[To-do item] After finding the line with "Tassen & Boodschappenwagens" in the entries below, retype exactly each line from there through the line with "Stijltangen & Krulsets", including that final line.

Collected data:
########################################
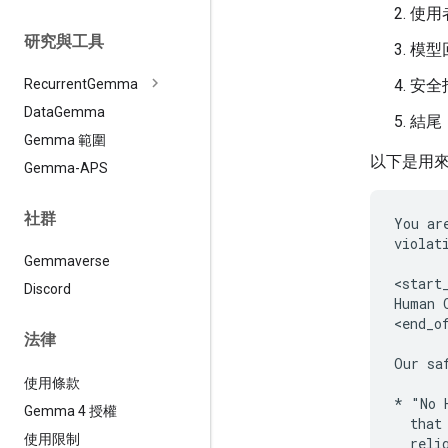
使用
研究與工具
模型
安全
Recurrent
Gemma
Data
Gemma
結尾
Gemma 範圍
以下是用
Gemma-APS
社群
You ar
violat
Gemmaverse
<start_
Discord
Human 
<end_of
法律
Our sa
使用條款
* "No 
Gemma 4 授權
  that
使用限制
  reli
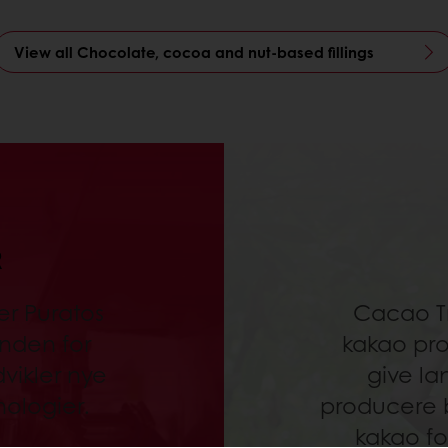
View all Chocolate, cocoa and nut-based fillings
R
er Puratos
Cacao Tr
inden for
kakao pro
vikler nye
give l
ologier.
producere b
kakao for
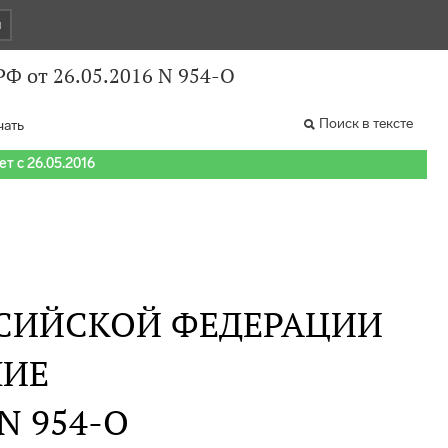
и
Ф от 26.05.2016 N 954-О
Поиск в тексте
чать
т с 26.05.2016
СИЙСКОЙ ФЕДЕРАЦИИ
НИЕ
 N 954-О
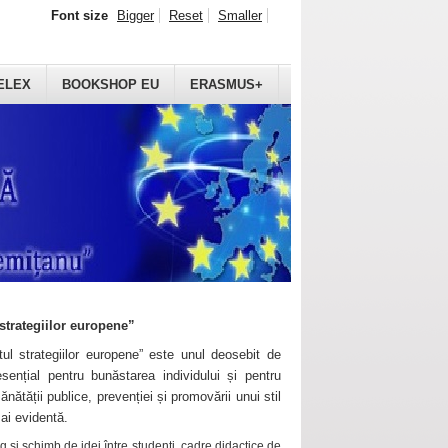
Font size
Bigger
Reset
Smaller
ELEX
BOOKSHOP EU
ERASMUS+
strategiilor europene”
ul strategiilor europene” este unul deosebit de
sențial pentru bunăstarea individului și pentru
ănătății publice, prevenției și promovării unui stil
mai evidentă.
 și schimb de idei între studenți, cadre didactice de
########################################
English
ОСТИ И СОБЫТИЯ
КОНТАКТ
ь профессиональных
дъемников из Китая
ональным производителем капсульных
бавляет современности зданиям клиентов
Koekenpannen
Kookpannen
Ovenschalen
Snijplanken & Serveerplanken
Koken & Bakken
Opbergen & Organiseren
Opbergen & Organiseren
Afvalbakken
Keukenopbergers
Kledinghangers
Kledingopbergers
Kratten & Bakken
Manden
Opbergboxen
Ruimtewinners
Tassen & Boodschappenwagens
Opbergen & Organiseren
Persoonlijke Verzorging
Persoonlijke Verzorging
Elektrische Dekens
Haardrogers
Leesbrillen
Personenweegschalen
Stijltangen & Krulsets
########################################
[Reply to the task]
Tassen & Boodschappenwagens
Opbergen & Organiseren
Persoonlijke Verzorging
Persoonlijke Verzorging
Elektrische Dekens
Haardrogers
Leesbrillen
Personenweegschalen
Stijltangen & Krulsets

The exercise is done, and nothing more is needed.